Source passage:
▼
Every project has a PDF posted to Maven central along with Javadocs, binaries etc. So for more detailed information you should go there next. The Git repositories hold all the source, and they all build with Maven.
All of the modules are available as open source. All except Madura Rules carry an Apache 2.0 license which means you can use them anywhere you like without charge. Madura Rules carries an APGL license which means you can use it in any non commercial application without charge, but not in commercial applications. A commercially licensed copy of Madura Rules is available for a negotiable fee.
If you want to use the other Madura products commercially without Madura Rules there is no fee. You are also free to write your own rules (or other) plugin for Madura Objects.
All of these projects are written in Java. We use Eclipse as our development environment so they are all Eclipse projects as well as maven projects. The binaries, source and detailed docs are all uploaded to the Maven Central repository.
▲
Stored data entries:
▼
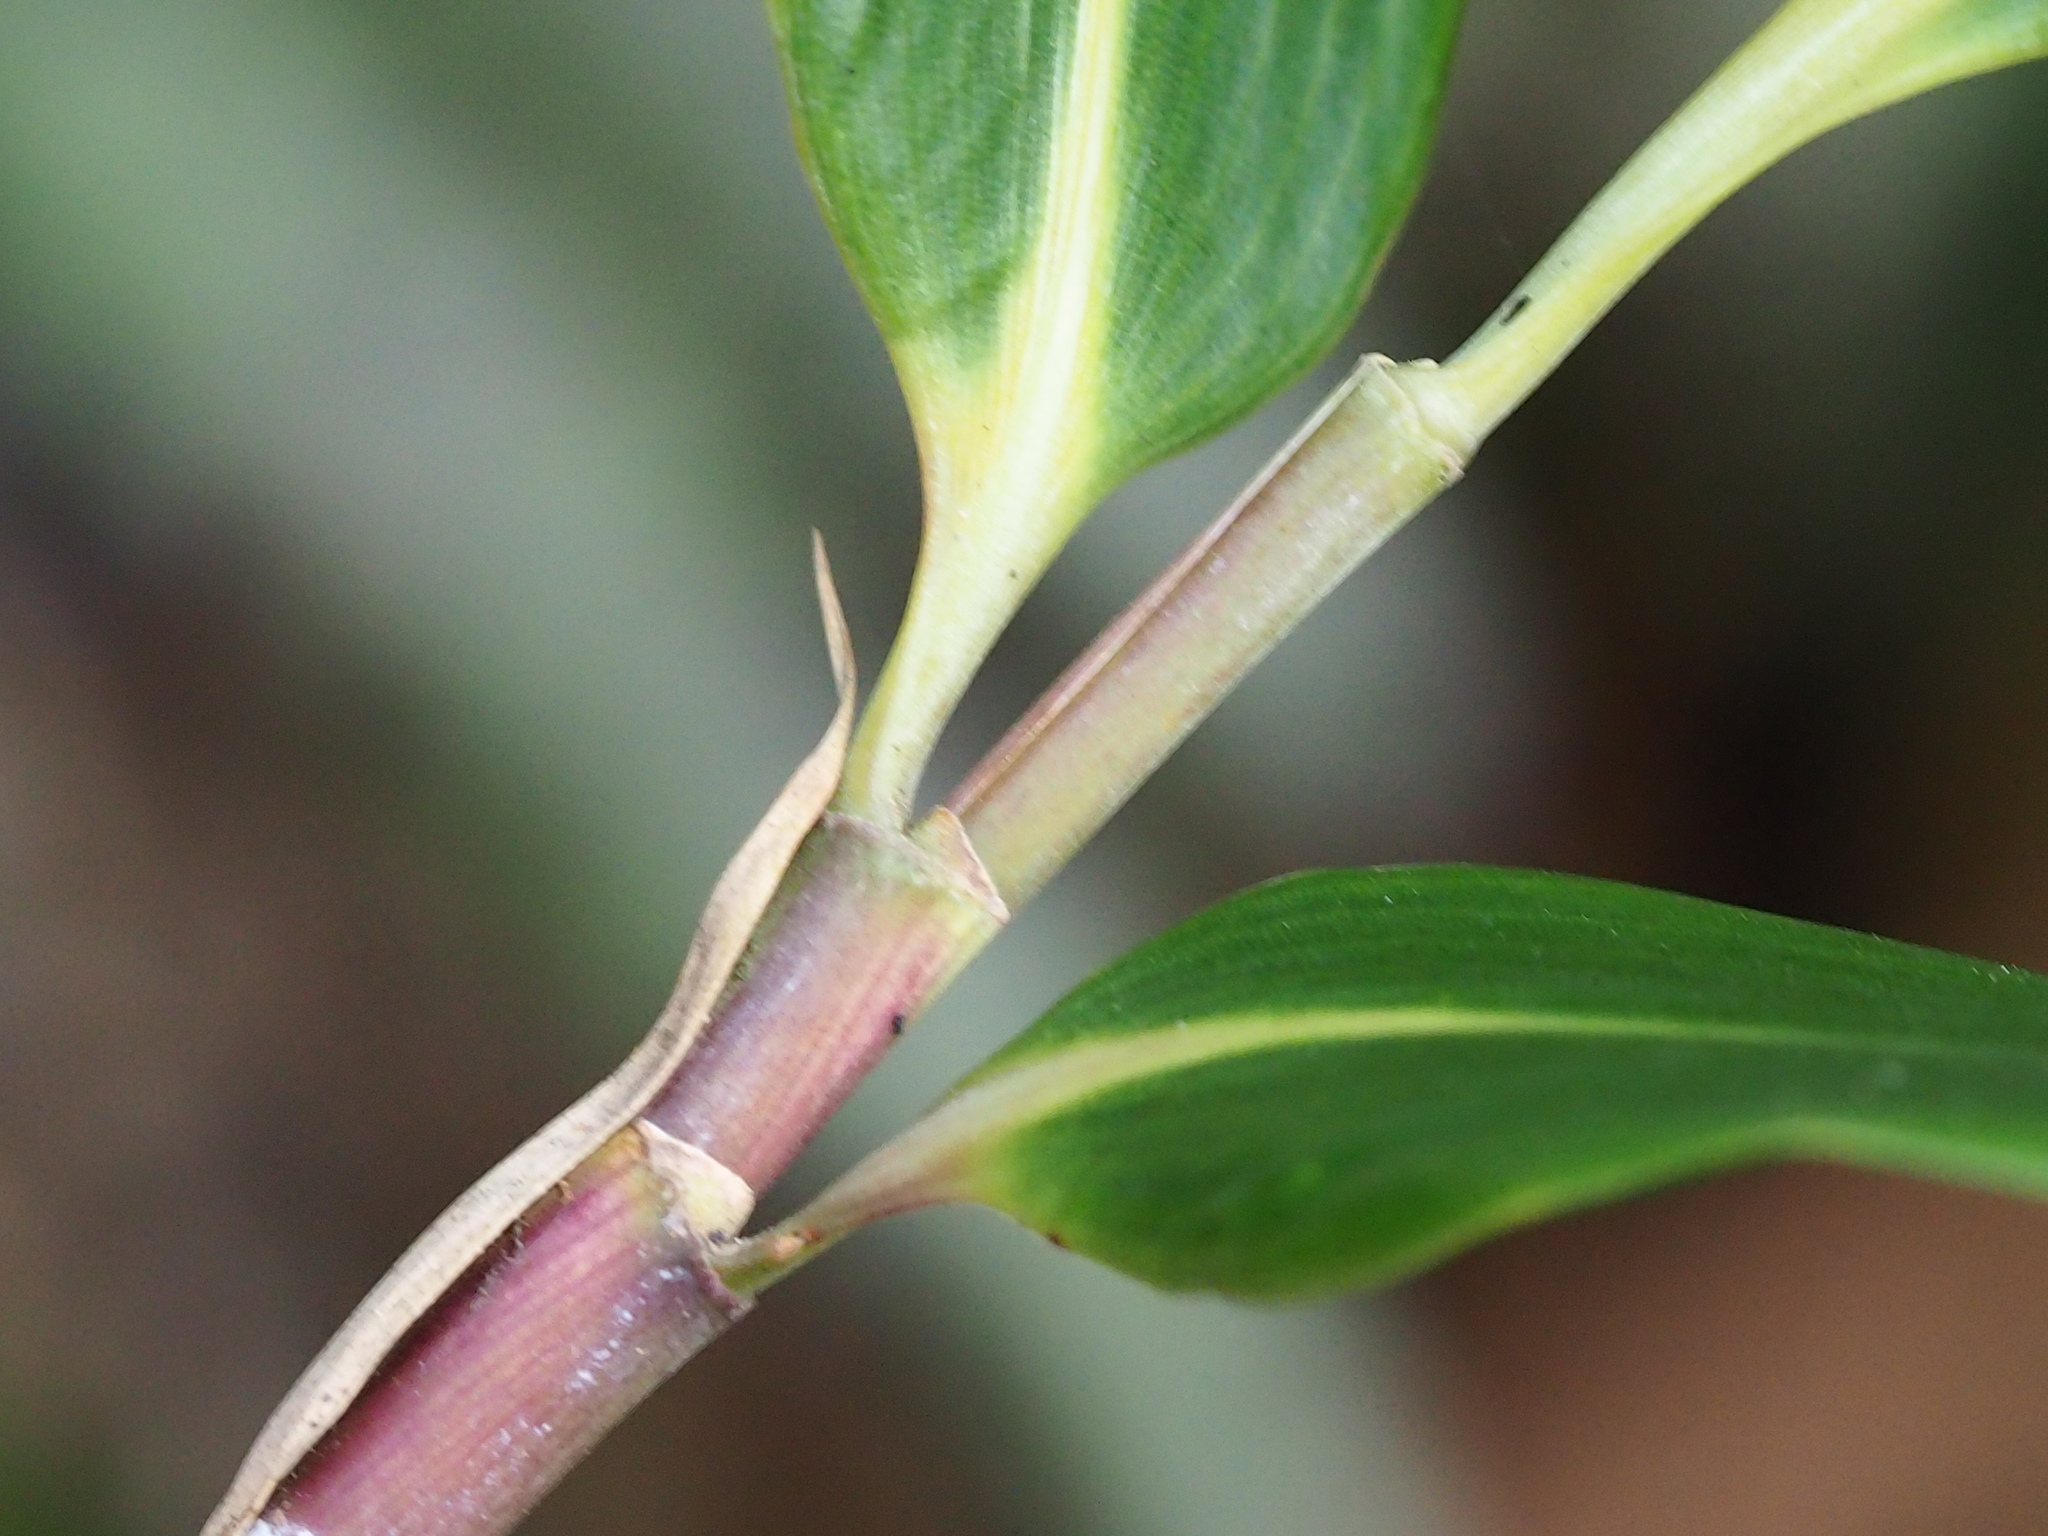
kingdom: Plantae
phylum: Tracheophyta
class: Liliopsida
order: Poales
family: Poaceae
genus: Pseudosasa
▲
Work instruction 1:
Extract the stretch of the Madura passage from "If you want" through "for Madura Objects.".
Work instruction 2:
According to the Madura passage's final paragraph, which items are uploaded to the Maven Central repository? List them all.
The entries are separate material with no connection to the Madura passage.

Answer space 1:
If you want to use the other Madura products commercially without Madura Rules there is no fee. You are also free to write your own rules (or other) plugin for Madura Objects.

Answer space 2:
- Binaries
- Source
- Detailed docs